—Monsieur, dit Pardaillan avec la plus grande douceur, tout ce que je puis vous dire, c'est que je suis né en 49, au mois de février. Quant au jour et à l'heure, je les ignore.
—Peccato! murmura le bizarre visiteur. Enfin! je tâcherai de reconstituer l'horoscope du mieux que je pourrai. Monsieur, continua-t-il à haute voix, êtes-vous libre?
—Ménageons-le se dit le chevalier.—Libre, monsieur? Eh! qui peut se vanter de l'être? Le roi l'est-il, alors qu'il ne peut faire un pas hors de son Louvre? Libre! comme vous y allez, mon cher monsieur! C'est comme si vous me demandiez si je suis riche. Libre! Par Pilate! Si par là vous entendez que je puis me lever à midi et me coucher à l'aube, que je puis, sans crainte, sans remords, sans regarder qui me suit, entrer au cabaret ou à l'église, manger si j'ai faim, boire si j'ai soif... (la paix.

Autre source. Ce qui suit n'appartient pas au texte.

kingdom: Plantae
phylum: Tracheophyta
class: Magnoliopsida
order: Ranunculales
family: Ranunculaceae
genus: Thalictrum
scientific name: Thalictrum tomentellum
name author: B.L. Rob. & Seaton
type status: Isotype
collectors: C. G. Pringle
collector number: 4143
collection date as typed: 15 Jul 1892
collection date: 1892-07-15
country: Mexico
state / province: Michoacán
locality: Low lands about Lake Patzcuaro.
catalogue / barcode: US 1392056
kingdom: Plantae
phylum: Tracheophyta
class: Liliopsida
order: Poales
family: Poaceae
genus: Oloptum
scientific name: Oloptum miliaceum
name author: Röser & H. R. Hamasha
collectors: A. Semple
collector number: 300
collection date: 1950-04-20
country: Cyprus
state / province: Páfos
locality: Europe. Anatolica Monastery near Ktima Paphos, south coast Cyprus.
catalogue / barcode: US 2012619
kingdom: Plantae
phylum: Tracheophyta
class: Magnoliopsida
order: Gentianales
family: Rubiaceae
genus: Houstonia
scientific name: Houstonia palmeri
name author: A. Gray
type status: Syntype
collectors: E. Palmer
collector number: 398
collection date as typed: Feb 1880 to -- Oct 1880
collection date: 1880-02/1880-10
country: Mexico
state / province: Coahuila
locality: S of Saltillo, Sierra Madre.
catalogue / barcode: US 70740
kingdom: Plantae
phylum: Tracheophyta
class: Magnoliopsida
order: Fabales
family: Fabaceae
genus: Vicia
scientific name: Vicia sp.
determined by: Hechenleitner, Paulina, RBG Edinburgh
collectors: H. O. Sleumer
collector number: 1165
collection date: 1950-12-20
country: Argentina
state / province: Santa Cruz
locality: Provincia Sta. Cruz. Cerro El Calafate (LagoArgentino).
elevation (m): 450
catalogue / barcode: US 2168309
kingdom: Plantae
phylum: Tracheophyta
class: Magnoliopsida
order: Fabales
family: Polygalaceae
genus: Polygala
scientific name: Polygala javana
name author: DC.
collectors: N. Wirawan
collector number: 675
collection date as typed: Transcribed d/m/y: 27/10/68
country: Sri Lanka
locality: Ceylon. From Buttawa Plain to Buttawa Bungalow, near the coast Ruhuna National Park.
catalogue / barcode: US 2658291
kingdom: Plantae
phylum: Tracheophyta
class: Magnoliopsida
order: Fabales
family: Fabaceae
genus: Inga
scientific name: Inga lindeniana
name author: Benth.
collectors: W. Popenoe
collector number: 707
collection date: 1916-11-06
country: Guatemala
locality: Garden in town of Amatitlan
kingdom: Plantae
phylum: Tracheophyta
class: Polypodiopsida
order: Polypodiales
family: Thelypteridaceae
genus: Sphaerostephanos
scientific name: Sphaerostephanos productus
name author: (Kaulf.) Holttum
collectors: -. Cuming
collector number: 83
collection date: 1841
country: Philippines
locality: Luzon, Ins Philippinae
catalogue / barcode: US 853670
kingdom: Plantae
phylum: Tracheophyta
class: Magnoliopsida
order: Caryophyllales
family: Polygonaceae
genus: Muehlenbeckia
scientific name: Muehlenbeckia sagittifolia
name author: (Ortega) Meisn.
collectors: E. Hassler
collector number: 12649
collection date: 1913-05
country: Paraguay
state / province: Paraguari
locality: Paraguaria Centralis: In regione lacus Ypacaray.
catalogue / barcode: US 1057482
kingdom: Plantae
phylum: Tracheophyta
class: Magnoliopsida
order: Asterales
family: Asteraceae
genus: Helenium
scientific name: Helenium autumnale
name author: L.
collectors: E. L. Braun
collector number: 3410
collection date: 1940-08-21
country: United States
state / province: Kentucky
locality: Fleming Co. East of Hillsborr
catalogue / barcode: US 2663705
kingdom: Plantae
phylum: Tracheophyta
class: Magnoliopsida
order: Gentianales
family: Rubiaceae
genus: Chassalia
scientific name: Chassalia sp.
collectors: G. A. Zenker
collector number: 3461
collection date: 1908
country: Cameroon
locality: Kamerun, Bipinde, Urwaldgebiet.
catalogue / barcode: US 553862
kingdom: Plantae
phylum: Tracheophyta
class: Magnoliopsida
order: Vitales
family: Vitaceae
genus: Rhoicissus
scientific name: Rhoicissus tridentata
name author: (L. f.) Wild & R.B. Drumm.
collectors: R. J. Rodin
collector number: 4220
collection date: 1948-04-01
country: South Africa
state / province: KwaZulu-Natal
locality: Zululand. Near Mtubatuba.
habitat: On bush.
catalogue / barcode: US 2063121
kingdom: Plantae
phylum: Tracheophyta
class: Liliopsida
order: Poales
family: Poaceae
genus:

Pipeau! Qu'as-tu à grogner, imbécile!) embrasser les deux joues de la belle madame Huguette, ou pincer les servantes de la Corne d'Or, battre Paris le jour ou la nuit à ma guise (n'ayez pas peur il ne mord pas!), me moquer des truands et du guet, n'avoir de guide que ma fantaisie et de maître que l'heure du moment, oui monsieur, je suis libre! Et vous?
L'inconnu se dirigea vers la table et y déposa un sac qu'il sortit de dessous son manteau.
—Monsieur, dit-il alors, il y a là deux cents écus.
—Deux cents écus? Diable!
—De six livres.
—Oh! oh! De six livres? Vous dites: de six livres?
—Parisis, monsieur!
—Parisis! Eh bien, monsieur, voilà un honnête sac.